One Gartner analyst says Cenlar’s CIO is addressing one of the most advanced challenges facing enterprise IT today: fusing IT with business analysts in an effort to design more collaborative business processes based on objectives and key results (OKR).

“CIOs have tried to solve this by using forms of business relationship management to get closer to the business. This provides advantages for sure and is useful. However, if the business is unclear in what they need to achieve, getting closer and being a better listener will not solve the problem,” says Irving Tyler, a vice president and analyst at Gartner. “The solution is for IT to provide leadership, to help business leaders increase their knowledge of technology and how it can solve business challenges.”

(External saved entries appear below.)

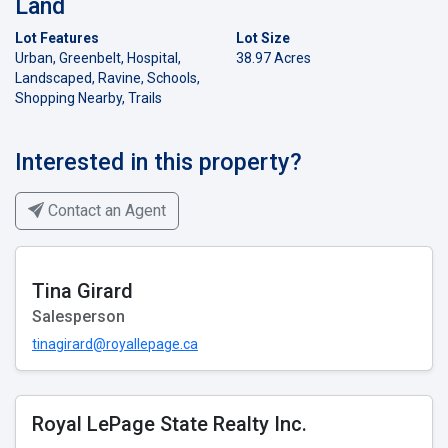
Land
Lot Features
Lot Size
Urban, Greenbelt, Hospital,
38.97 Acres
Landscaped, Ravine, Schools,
Shopping Nearby, Trails
Interested in this property?
Contact an Agent
Tina Girard
Salesperson
tinagirard@royallepage.ca
Royal LePage State Realty Inc.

Many CIOs, like Taylor, are addressing this by forming cross-functional teams comprising business subject matter experts, business technologists such as data scientists, and IT experts, Tyler says.

While Taylor eyes Cenlar’s waterfall transformation globally, he is currently focused on building teams tailored to deliver immediate micro changes that matter, he says — an approach HVAC manufacturer Carrier is also taking.

Cenlar’s BIOs, who are assigned to ensure constant information exchange and precisely developed workflows, ensure there is fusion, the CIO says.

“This is very different than what I have seen in other companies where they don’t have technology embedded in the business side-by-side with them,” says Taylor, who participated in global changes that affect multiple business lines at Fidelity. “Just putting people together next to each other does not always make for success. But when IT is a business capability and leaders in IT and the business share objectives, the disconnects are removed.”